As the crisp autumn air arrives and the leaves begin to fall, homeowners and homebuyers across the UK are noticing an exciting seasonal change – mortgage rates are dropping. After a period of high interest rates, there’s now a window of opportunity to secure a more favourable mortgage deal. Whether you're looking to buy your first home, move home or refinance your existing mortgage, autumn may be the best time to act.

Why mortgage rates are dropping this autumn

Mortgage rates in the UK are largely influenced by the Bank of England’s base rate, which had risen considerably in recent years to tackle inflation. Whilst inflation remains above the Bank of England’s target of 2%, the worst of the inflationary surge seems to have passed, providing some relief to borrowers.  This shift has led to the beginning of a reduction in mortgage rates.  An important factor in this is “swap rates”.

What are swap rates and how do they affect mortgage rates?

Swap rates are the rates at which banks lend to each other for various periods of time (usually from 2 to 10 years) in the financial markets. These rates are a key indicator for lenders when determining the interest rates they offer to mortgage customers. Swap rates are linked to the cost of borrowing for banks, and since they are largely influenced by inflation expectations and the outlook for interest rates, they play a significant role in shaping fixed mortgage rates.

In recent months, swap rates have been falling, which has directly contributed to the reduction in mortgage rates. As swap rates decrease, lenders can secure cheaper funding and pass those savings onto borrowers in the form of lower fixed-rate mortgages.

Why autumn is the right time for mortgage shopping

Reduced competition equals better deals - The housing market traditionally slows down after the summer months, with fewer people moving or buying homes during autumn and winter. As a result, lenders are often more eager to attract customers by offering better rates and more flexible terms to meet their annual lender targets. This can be particularly advantageous if you’re looking to lock in a competitive rate.
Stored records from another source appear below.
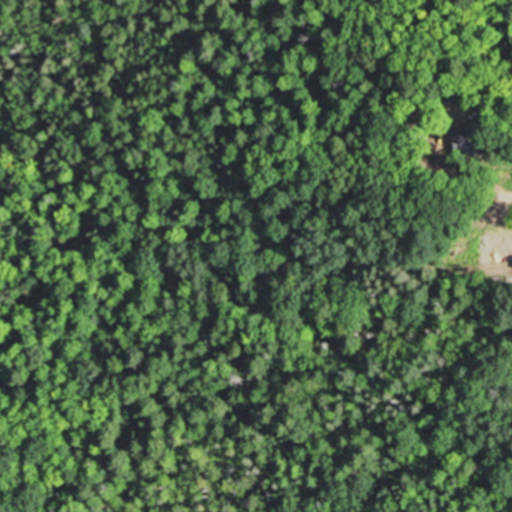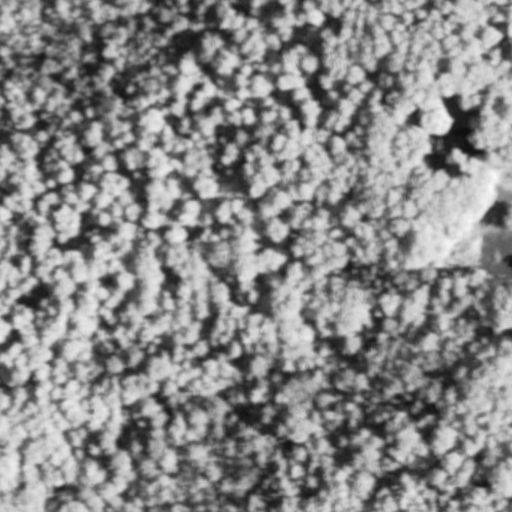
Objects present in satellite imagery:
building: (469, 143)
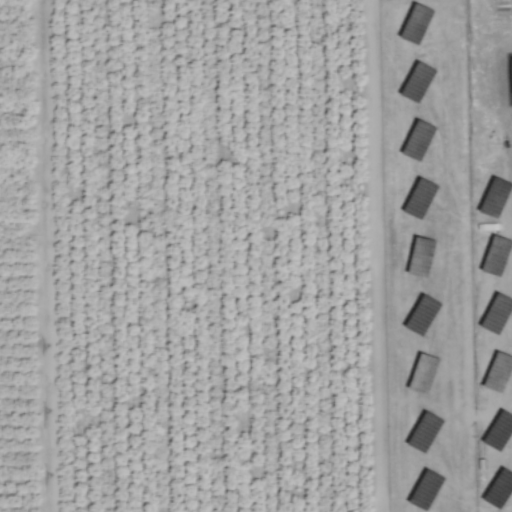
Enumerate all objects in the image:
building: (493, 343)
building: (490, 363)
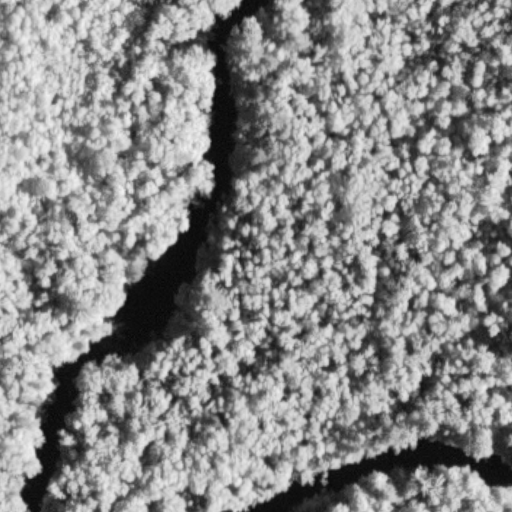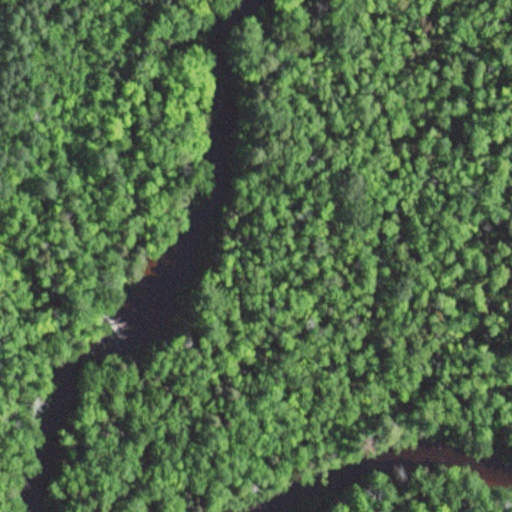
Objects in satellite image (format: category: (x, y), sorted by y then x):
river: (45, 464)
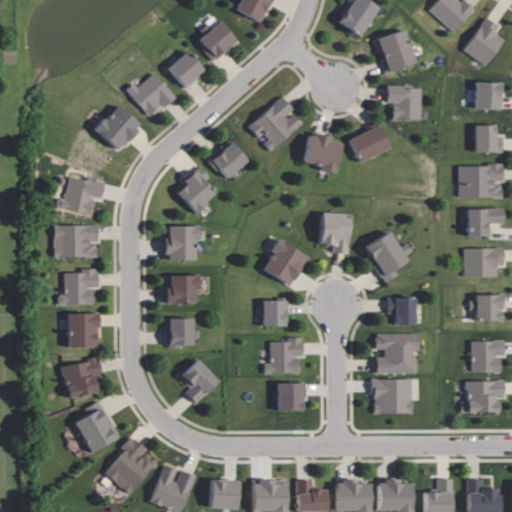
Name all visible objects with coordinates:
building: (250, 7)
building: (246, 8)
building: (449, 10)
building: (446, 13)
building: (355, 14)
building: (352, 16)
building: (208, 37)
building: (213, 39)
building: (478, 41)
building: (481, 41)
building: (386, 48)
building: (391, 50)
road: (314, 65)
building: (179, 68)
building: (184, 68)
building: (147, 92)
building: (145, 93)
building: (485, 93)
building: (482, 94)
building: (402, 100)
building: (398, 101)
building: (271, 122)
building: (273, 122)
building: (108, 126)
building: (115, 126)
building: (484, 136)
building: (481, 138)
building: (365, 140)
building: (358, 143)
building: (310, 150)
building: (318, 151)
building: (220, 158)
building: (225, 158)
building: (478, 178)
building: (475, 180)
building: (189, 188)
building: (194, 188)
building: (77, 193)
building: (76, 194)
building: (481, 219)
building: (475, 220)
building: (332, 229)
building: (328, 231)
building: (71, 239)
building: (70, 240)
building: (172, 241)
building: (177, 241)
building: (379, 253)
building: (385, 253)
building: (479, 259)
building: (281, 260)
building: (477, 260)
building: (277, 262)
building: (73, 286)
building: (74, 287)
building: (176, 288)
building: (178, 288)
building: (484, 305)
building: (481, 306)
building: (400, 308)
building: (394, 310)
building: (271, 311)
building: (268, 312)
building: (78, 328)
building: (76, 329)
building: (174, 331)
building: (177, 331)
building: (393, 351)
building: (390, 352)
road: (135, 353)
building: (482, 354)
building: (281, 355)
building: (282, 356)
building: (481, 356)
road: (340, 372)
building: (79, 374)
building: (75, 377)
building: (194, 379)
building: (288, 393)
building: (480, 393)
building: (390, 394)
building: (287, 395)
building: (386, 395)
building: (476, 395)
building: (89, 426)
building: (93, 426)
building: (122, 464)
building: (128, 464)
building: (168, 488)
building: (166, 489)
building: (222, 492)
building: (216, 493)
building: (267, 494)
building: (262, 495)
building: (350, 495)
building: (392, 495)
building: (479, 495)
building: (307, 496)
building: (367, 496)
building: (477, 496)
building: (507, 496)
building: (303, 497)
building: (433, 497)
building: (437, 497)
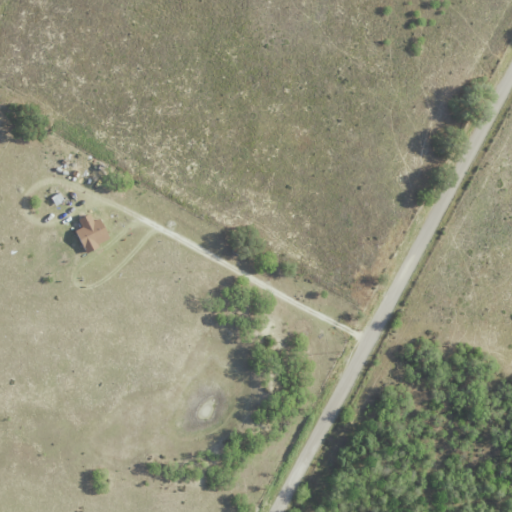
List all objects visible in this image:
building: (94, 233)
road: (231, 264)
road: (390, 289)
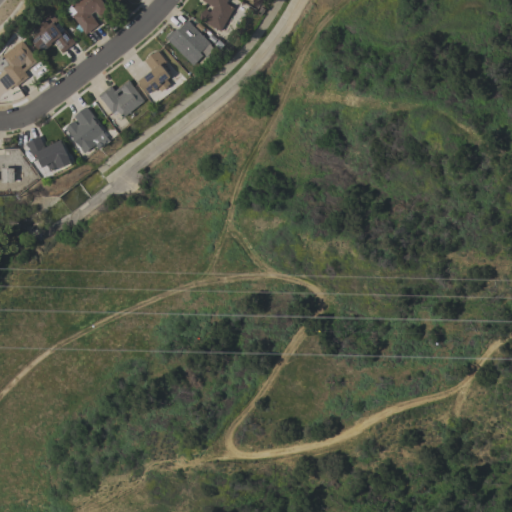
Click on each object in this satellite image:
building: (115, 0)
building: (119, 0)
building: (86, 12)
building: (86, 13)
building: (216, 13)
building: (216, 13)
building: (50, 37)
building: (52, 38)
building: (188, 41)
building: (189, 42)
building: (14, 65)
building: (15, 65)
road: (88, 69)
building: (153, 72)
building: (155, 74)
building: (121, 98)
building: (121, 99)
building: (85, 131)
building: (86, 131)
building: (49, 153)
building: (48, 154)
building: (11, 166)
building: (7, 175)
Tips - How to find the best mortgage deals this autumn 

To make sure you’re getting the best deal on your mortgage, it’s important to be strategic in your approach. Here are a few tips for finding the best mortgage deals this autumn:

Shop around and compare rates – It is crucial to compare mortgage deals from multiple lenders. Rates and terms can vary widely between banks, building societies, and other financial institutions.  If you’re unsure about the best mortgage for your situation, consider working with a mortgage adviser. They can help you navigate the market, find the most competitive rates, and provide expert advice on the type of mortgage that suits your financial goals. A mortgage adviser can help you understand complex terms and conditions and help you avoid costly mistakes.

Consider the type of mortgage - The mortgage market offers a variety of options, including fixed-rate, tracker, and discounted variable-rate mortgages. A fixed-rate mortgage offers stability to manage a monthly budget, while a tracker mortgage may be more suitable if rates are expected to stay low or decrease further in the near future.

Factor in the costs beyond the rate - While the interest rate is a crucial element, don't forget to consider the overall cost of the mortgage. Look at the arrangement fees, valuation fees, and any other costs that might affect the total expense of the mortgage over its term. In some cases, a mortgage with a higher rate but lower fees might work out better in the long run.

If you are unsure about the best option for you, a mortgage adviser can help guide you through the process and explain the pros and cons of each type of loan.

The changing of the seasons could bring a change to your financial future, so don’t miss the chance to secure the best mortgage deal this autumn.  This article does not constitute financial advice, so we encourage readers to seek professional financial advice to explore their options to make an informed decision.

 

Although every effort has been made to ensure that the information provided in this article is accurate and correct, the information provided does not constitute any form of financial advice. We recommend that you take financial advice before making any financial decisions.